# german shepherds at lancaster cal shelter



## jackinstuff69 (May 4, 2011)

thought i would share this just seen several german shepherds in lancaster cal shelters

so sad owner surrenders anyone who is looking to adopt please check this out

Department of Animal Care & Control

http://animalcare.lacounty.gov/LostFoundDetails.asp?AnimalID=A4310955
there were several today that were showing


----------



## MaggieRoseLee (Aug 17, 2001)

Have you seen we have a rescue section here? If you really want to save some of these dogs you need to read and follow the proper format, also give each dog their own thread so they can SHINE!

click this --> GSD Rescue Information - German Shepherd Dog Forums



jackinstuff69 said:


> thought i would share this just seen several german shepherds in lancaster cal shelters
> 
> so sad owner surrenders anyone who is looking to adopt please check this out
> 
> ...


----------



## Mre2me (Jul 25, 2011)

Ahh, I actually been to the Lancaster shelter. Its a pretty filthy place. I feel really bad for the dogs there. And it was actually hard to believe there was so many German Shepherds there.


----------



## Ingrid (Aug 29, 2010)

It is hard to get dogs out of the L.A. County Shelters; Many GSDs don't make it onto PetFinder or other Internet listings and you must call or go in person to even know they are there, making it harder to for long-distance adopters or rescues to help these dogs.
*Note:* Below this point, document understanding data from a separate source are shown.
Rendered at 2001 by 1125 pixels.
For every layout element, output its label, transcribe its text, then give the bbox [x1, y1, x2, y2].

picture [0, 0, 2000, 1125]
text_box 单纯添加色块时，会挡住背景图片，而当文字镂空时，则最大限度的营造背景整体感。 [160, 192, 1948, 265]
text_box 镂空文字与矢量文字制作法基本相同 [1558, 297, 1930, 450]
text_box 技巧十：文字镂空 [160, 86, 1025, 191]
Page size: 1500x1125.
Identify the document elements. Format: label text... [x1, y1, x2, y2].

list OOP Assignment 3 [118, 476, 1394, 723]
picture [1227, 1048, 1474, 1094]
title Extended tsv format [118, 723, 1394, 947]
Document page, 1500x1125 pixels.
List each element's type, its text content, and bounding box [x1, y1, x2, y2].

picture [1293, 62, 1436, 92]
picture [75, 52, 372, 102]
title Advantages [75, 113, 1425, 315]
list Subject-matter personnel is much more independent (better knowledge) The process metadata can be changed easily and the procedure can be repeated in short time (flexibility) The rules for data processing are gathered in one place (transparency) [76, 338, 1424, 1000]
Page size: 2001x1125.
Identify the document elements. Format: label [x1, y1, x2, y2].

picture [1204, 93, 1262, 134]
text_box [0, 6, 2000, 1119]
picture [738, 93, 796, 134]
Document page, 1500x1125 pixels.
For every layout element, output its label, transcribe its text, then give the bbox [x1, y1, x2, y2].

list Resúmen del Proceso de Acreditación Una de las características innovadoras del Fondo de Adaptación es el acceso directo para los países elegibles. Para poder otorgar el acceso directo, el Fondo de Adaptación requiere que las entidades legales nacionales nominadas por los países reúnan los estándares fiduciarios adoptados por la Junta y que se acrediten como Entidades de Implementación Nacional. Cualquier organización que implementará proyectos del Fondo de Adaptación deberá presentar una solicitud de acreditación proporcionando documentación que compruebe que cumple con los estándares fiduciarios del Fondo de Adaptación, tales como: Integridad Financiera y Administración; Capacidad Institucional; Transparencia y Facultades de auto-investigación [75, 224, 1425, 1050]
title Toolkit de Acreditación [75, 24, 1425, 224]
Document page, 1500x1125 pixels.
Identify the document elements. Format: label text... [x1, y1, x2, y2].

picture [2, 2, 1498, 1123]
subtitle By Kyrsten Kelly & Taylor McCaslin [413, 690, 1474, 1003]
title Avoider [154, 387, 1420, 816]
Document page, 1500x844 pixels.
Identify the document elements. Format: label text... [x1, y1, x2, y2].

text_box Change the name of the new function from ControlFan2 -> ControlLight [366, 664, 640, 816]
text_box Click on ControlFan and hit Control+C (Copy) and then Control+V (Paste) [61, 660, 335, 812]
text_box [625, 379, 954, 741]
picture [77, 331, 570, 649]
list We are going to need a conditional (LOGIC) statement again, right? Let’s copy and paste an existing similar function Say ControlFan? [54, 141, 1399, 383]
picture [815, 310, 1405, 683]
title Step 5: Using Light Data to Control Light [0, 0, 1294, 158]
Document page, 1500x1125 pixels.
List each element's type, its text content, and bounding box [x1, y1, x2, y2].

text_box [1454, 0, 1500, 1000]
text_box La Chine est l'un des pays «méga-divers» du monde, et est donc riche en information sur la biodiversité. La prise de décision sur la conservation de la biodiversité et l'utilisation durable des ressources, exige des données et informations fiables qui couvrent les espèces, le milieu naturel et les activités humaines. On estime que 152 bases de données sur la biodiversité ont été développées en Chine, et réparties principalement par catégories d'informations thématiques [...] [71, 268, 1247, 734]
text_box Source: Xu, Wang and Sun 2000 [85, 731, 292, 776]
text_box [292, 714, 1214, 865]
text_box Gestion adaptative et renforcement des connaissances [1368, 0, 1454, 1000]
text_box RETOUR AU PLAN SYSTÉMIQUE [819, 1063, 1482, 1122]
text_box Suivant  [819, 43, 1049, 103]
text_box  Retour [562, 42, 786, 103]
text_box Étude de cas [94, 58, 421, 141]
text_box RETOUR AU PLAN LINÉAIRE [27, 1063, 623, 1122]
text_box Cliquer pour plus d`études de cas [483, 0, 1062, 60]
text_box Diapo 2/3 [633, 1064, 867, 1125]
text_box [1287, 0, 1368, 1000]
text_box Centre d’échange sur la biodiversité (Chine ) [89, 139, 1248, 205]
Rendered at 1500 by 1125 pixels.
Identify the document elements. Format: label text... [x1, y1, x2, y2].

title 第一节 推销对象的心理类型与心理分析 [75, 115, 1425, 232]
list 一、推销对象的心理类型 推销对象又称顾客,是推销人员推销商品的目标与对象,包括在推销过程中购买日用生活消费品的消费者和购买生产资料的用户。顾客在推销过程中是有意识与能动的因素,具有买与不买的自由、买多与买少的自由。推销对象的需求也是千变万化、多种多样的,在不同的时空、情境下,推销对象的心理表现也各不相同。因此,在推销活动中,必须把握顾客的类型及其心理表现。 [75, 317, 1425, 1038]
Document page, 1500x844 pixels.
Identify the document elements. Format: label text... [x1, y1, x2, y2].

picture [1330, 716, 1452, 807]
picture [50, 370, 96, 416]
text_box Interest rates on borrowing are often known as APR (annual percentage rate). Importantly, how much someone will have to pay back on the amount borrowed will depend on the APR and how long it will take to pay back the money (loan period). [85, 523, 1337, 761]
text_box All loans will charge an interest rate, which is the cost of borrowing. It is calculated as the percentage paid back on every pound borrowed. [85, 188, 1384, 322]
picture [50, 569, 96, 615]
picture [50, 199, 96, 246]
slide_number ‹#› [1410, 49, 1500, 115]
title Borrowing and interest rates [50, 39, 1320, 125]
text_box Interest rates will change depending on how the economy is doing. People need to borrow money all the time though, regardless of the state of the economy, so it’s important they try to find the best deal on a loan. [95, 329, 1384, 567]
Understaffed and with limited resources, it's a happy day when a dog does make it out of Lancaster!


----------



## Jessiewessie99 (Mar 6, 2009)

Ingrid said:


> It is hard to get dogs out of the L.A. County Shelters; Many GSDs don't make it onto PetFinder or other Internet listings and you must call or go in person to even know they are there, making it harder to for long-distance adopters or rescues to help these dogs. Understaffed and with limited resources, it's a happy day when a dog does make it out of Lancaster!


Actually is not that hard(I live in the LA County and volunteer at 2 shelters in the LA county.) I go on Petfinder all the time and see many GSDs in the LA area. I am looking right now and I see many. And many places, if you are serious, you will go out and meet the dog, and the shelter/rescue will not mind, they might even work with rescues that are near you for transport. There is a GSD rescue in Los Angeles that has a rescue out in Colorado.


----------



## Ingrid (Aug 29, 2010)

Thanks for some positive news, Jessica and thanks for all of your hard work too!


----------